La Corte Suprema rebajó el monto de la indemnización que el Fisco debe pagar a un entonces gendarme sometido a detención ilegal y tortura en al menos cuatro ocasiones entre 1973 y 1976 en la región del Maule.

En la sentencia (rol 244.957-2023), la Segunda Sala del máximo tribunal -integrada por el ministro Leopoldo Llanos, las ministras María Teresa Letelier, María Cristina Gajardo y los abogados (i) Pía Tavolari y (i) Raúl Fuentes- consideró que hubo error al aumentar el monto de la indemnización injustificadamente.

 Que, la sentencia impugnada al aumentar el monto de la indemnización de perjuicios apelada, se limita a hacer referencias genéricas a esta categoría de víctima, pero sin hacerse cargo de las conclusiones fácticas establecidas en primera instancia, acerca de la prueba insuficiente de la época de la detención y la extensión de esta y sobre aquella base, no explica como resulta procedente el aumento del monto de la indemnización concedida.

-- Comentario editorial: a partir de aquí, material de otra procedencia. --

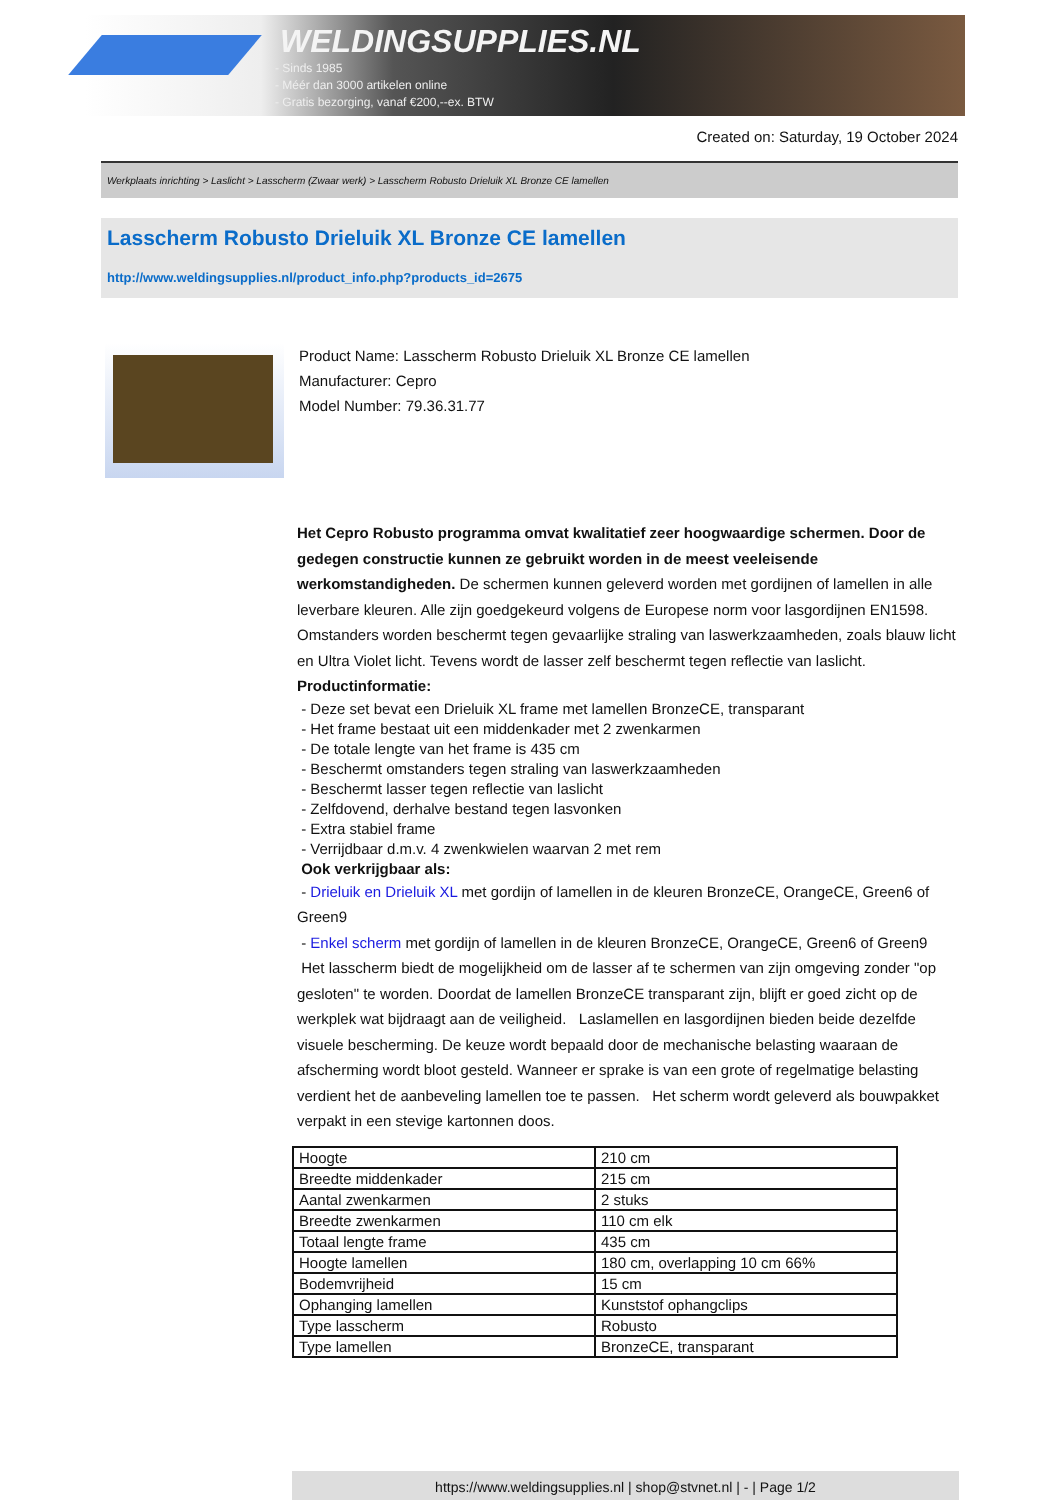WELDINGSUPPLIES.NL
- Sinds 1985
- Méér dan 3000 artikelen online
- Gratis bezorging, vanaf €200,--ex. BTW
Created on: Saturday, 19 October 2024
Werkplaats inrichting > Laslicht > Lasscherm (Zwaar werk) > Lasscherm Robusto Drieluik XL Bronze CE lamellen
Lasscherm Robusto Drieluik XL Bronze CE lamellen
http://www.weldingsupplies.nl/product_info.php?products_id=2675
Product Name: Lasscherm Robusto Drieluik XL Bronze CE lamellen
Manufacturer: Cepro
Model Number: 79.36.31.77
Het Cepro Robusto programma omvat kwalitatief zeer hoogwaardige schermen. Door de gedegen constructie kunnen ze gebruikt worden in de meest veeleisende werkomstandigheden. De schermen kunnen geleverd worden met gordijnen of lamellen in alle leverbare kleuren. Alle zijn goedgekeurd volgens de Europese norm voor lasgordijnen EN1598. Omstanders worden beschermt tegen gevaarlijke straling van laswerkzaamheden, zoals blauw licht en Ultra Violet licht. Tevens wordt de lasser zelf beschermt tegen reflectie van laslicht. Productinformatie:
- Deze set bevat een Drieluik XL frame met lamellen BronzeCE, transparant
- Het frame bestaat uit een middenkader met 2 zwenkarmen
- De totale lengte van het frame is 435 cm
- Beschermt omstanders tegen straling van laswerkzaamheden
- Beschermt lasser tegen reflectie van laslicht
- Zelfdovend, derhalve bestand tegen lasvonken
- Extra stabiel frame
- Verrijdbaar d.m.v. 4 zwenkwielen waarvan 2 met rem
Ook verkrijgbaar als:
- Drieluik en Drieluik XL met gordijn of lamellen in de kleuren BronzeCE, OrangeCE, Green6 of Green9
- Enkel scherm met gordijn of lamellen in de kleuren BronzeCE, OrangeCE, Green6 of Green9
Het lasscherm biedt de mogelijkheid om de lasser af te schermen van zijn omgeving zonder "op gesloten" te worden. Doordat de lamellen BronzeCE transparant zijn, blijft er goed zicht op de werkplek wat bijdraagt aan de veiligheid. Laslamellen en lasgordijnen bieden beide dezelfde visuele bescherming. De keuze wordt bepaald door de mechanische belasting waaraan de afscherming wordt bloot gesteld. Wanneer er sprake is van een grote of regelmatige belasting verdient het de aanbeveling lamellen toe te passen. Het scherm wordt geleverd als bouwpakket verpakt in een stevige kartonnen doos.
| Hoogte | 210 cm |
| Breedte middenkader | 215 cm |
| Aantal zwenkarmen | 2 stuks |
| Breedte zwenkarmen | 110 cm elk |
| Totaal lengte frame | 435 cm |
| Hoogte lamellen | 180 cm, overlapping 10 cm 66% |
| Bodemvrijheid | 15 cm |
| Ophanging lamellen | Kunststof ophangclips |
| Type lasscherm | Robusto |
| Type lamellen | BronzeCE, transparant |
https://www.weldingsupplies.nl | shop@stvnet.nl | - | Page 1/2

Así, el fallo en análisis, para el aumento del monto indica:

4°) Que si bien es claro que no puede cuantificarse objetivamente en dinero el dolor causado por la aplicación de tortura o por la detención sufrida, cuando es ocasionado por la acción ilegítima del Estado y sus agentes; conforme a las secuelas psicológicas y su entidad, de acuerdo al carácter de los hechos narrados y la afectación que ha irrogado a la demandante durante un largo período de tiempo, que se mantienen hasta la actualidad, se concluye, en razón a dicho mérito, que se les debe conceder una indemnización a los perjuicios causados que, en justicia y equidad, ponderando el daño causado efectivamente, y los efectos negativos del mismo en el desarrollo de su vida.

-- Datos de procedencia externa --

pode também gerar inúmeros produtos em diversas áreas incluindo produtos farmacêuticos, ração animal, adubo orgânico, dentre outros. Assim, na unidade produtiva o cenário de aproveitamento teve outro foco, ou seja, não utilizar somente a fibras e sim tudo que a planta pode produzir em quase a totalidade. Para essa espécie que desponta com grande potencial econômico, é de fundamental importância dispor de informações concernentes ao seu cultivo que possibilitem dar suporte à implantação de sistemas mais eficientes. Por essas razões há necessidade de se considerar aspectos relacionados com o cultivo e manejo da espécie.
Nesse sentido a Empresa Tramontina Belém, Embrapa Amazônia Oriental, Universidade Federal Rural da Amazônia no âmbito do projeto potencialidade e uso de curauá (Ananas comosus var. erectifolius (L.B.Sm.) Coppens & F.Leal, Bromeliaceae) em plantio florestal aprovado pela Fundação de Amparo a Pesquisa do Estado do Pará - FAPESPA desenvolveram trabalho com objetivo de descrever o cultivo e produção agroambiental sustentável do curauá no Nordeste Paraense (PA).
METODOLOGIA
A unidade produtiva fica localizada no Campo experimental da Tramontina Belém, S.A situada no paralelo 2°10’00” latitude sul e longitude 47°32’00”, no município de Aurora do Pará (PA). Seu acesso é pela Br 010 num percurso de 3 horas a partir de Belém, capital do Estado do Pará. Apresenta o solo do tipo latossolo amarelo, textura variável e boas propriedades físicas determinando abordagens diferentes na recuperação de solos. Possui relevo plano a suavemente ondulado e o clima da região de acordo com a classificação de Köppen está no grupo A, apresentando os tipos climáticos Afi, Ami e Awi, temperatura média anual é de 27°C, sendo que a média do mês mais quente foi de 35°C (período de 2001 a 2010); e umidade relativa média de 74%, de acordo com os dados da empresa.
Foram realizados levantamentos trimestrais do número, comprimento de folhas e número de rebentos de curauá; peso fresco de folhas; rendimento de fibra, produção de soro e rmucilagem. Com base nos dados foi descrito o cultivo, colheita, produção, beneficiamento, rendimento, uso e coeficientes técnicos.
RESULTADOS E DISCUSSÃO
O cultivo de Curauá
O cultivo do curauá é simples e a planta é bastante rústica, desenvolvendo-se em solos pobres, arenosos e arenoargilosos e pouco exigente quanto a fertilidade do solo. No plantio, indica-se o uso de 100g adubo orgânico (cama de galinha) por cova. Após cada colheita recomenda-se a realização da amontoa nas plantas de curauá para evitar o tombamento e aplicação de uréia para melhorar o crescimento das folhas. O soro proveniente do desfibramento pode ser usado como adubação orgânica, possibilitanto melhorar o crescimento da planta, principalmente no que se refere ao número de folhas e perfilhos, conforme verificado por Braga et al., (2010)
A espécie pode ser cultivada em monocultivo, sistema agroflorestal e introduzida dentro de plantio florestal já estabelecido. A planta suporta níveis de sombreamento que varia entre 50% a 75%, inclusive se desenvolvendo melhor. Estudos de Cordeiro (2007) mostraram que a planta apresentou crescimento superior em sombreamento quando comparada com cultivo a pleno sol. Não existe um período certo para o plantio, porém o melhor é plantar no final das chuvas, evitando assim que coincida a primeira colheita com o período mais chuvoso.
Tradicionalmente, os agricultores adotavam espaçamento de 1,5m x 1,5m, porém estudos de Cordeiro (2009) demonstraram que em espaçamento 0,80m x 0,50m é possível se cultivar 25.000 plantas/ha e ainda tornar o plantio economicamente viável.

5°) Que, consecuencialmente con lo ante dicho, la suma a indemnizar debe ser elevada a una cantidad no inferior a los $50.000.000.-, cifra que se encuadra dentro de los rangos establecidos comúnmente por la jurisprudencia para causas de esta naturaleza.

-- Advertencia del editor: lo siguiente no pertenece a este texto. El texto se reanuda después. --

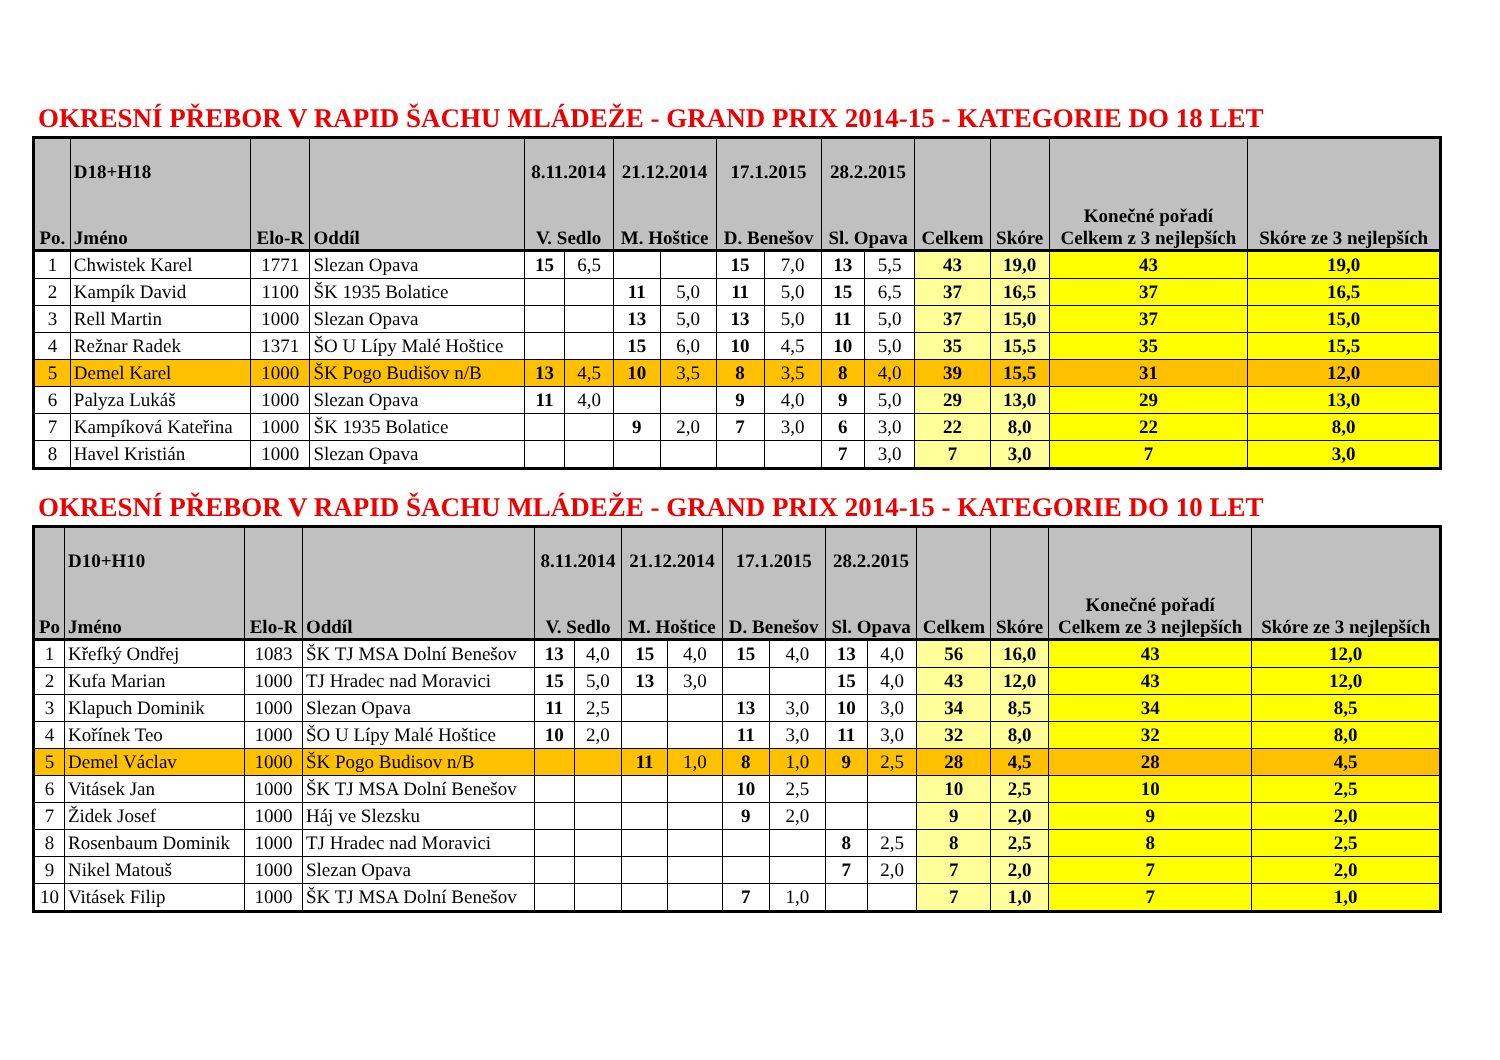OKRESNÍ PŘEBOR V RAPID ŠACHU MLÁDEŽE - GRAND PRIX 2014-15 - KATEGORIE DO 18 LET
| Po. | D18+H18 Jméno | Elo-R | Oddíl | 8.11.2014 V. Sedlo | | 21.12.2014 M. Hoštice | | 17.1.2015 D. Benešov | | 28.2.2015 Sl. Opava | | Celkem | Skóre | Konečné pořadí Celkem z 3 nejlepších | Skóre ze 3 nejlepších |
| --- | --- | --- | --- | --- | --- | --- | --- | --- | --- | --- | --- | --- | --- | --- | --- |
| 1 | Chwistek Karel | 1771 | Slezan Opava | 15 | 6,5 | | | 15 | 7,0 | 13 | 5,5 | 43 | 19,0 | 43 | 19,0 |
| 2 | Kampík David | 1100 | ŠK 1935 Bolatice | | | 11 | 5,0 | 11 | 5,0 | 15 | 6,5 | 37 | 16,5 | 37 | 16,5 |
| 3 | Rell Martin | 1000 | Slezan Opava | | | 13 | 5,0 | 13 | 5,0 | 11 | 5,0 | 37 | 15,0 | 37 | 15,0 |
| 4 | Režnar Radek | 1371 | ŠO U Lípy Malé Hoštice | | | 15 | 6,0 | 10 | 4,5 | 10 | 5,0 | 35 | 15,5 | 35 | 15,5 |
| 5 | Demel Karel | 1000 | ŠK Pogo Budišov n/B | 13 | 4,5 | 10 | 3,5 | 8 | 3,5 | 8 | 4,0 | 39 | 15,5 | 31 | 12,0 |
| 6 | Palyza Lukáš | 1000 | Slezan Opava | 11 | 4,0 | | | 9 | 4,0 | 9 | 5,0 | 29 | 13,0 | 29 | 13,0 |
| 7 | Kampíková Kateřina | 1000 | ŠK 1935 Bolatice | | | 9 | 2,0 | 7 | 3,0 | 6 | 3,0 | 22 | 8,0 | 22 | 8,0 |
| 8 | Havel Kristián | 1000 | Slezan Opava | | | | | | | 7 | 3,0 | 7 | 3,0 | 7 | 3,0 |
OKRESNÍ PŘEBOR V RAPID ŠACHU MLÁDEŽE - GRAND PRIX 2014-15 - KATEGORIE DO 10 LET
| Po | D10+H10 Jméno | Elo-R | Oddíl | 8.11.2014 V. Sedlo | | 21.12.2014 M. Hoštice | | 17.1.2015 D. Benešov | | 28.2.2015 Sl. Opava | | Celkem | Skóre | Konečné pořadí Celkem ze 3 nejlepších | Skóre ze 3 nejlepších |
| --- | --- | --- | --- | --- | --- | --- | --- | --- | --- | --- | --- | --- | --- | --- | --- |
| 1 | Křefký Ondřej | 1083 | ŠK TJ MSA Dolní Benešov | 13 | 4,0 | 15 | 4,0 | 15 | 4,0 | 13 | 4,0 | 56 | 16,0 | 43 | 12,0 |
| 2 | Kufa Marian | 1000 | TJ Hradec nad Moravici | 15 | 5,0 | 13 | 3,0 | | | 15 | 4,0 | 43 | 12,0 | 43 | 12,0 |
| 3 | Klapuch Dominik | 1000 | Slezan Opava | 11 | 2,5 | | | 13 | 3,0 | 10 | 3,0 | 34 | 8,5 | 34 | 8,5 |
| 4 | Kořínek Teo | 1000 | ŠO U Lípy Malé Hoštice | 10 | 2,0 | | | 11 | 3,0 | 11 | 3,0 | 32 | 8,0 | 32 | 8,0 |
| 5 | Demel Václav | 1000 | ŠK Pogo Budisov n/B | | | 11 | 1,0 | 8 | 1,0 | 9 | 2,5 | 28 | 4,5 | 28 | 4,5 |
| 6 | Vitásek Jan | 1000 | ŠK TJ MSA Dolní Benešov | | | | | 10 | 2,5 | | | 10 | 2,5 | 10 | 2,5 |
| 7 | Židek Josef | 1000 | Háj ve Slezsku | | | | | 9 | 2,0 | | | 9 | 2,0 | 9 | 2,0 |
| 8 | Rosenbaum Dominik | 1000 | TJ Hradec nad Moravici | | | | | | | 8 | 2,5 | 8 | 2,5 | 8 | 2,5 |
| 9 | Nikel Matouš | 1000 | Slezan Opava | | | | | | | 7 | 2,0 | 7 | 2,0 | 7 | 2,0 |
| 10 | Vitásek Filip | 1000 | ŠK TJ MSA Dolní Benešov | | | | | 7 | 1,0 | | | 7 | 1,0 | 7 | 1,0 |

Que, así formulada, la argumentación omite los razonamientos del juicio denunciados por el arbitrio”, dice el fallo.

Agrega: “Que, como puede advertirse, el fallo incurre en la falta de motivación alegada, conforme a la causal consagrada en el artículo 768 N° 5, del Código de Procedimiento Civil, porque no acata la exigencia del literal N.º 4 del artículo 170 del mismo cuerpo legal, que impone el deber de los jueces de anotar las consideraciones de hecho o de derecho que sirven de fundamento a la sentencia, por lo que, en las condiciones anotadas el recurso de casación en la forma promovido en contra del fallo impugnado por la demandada, será acogido”.

La decisión se adoptó con el voto en contra de la abogada Tavolari.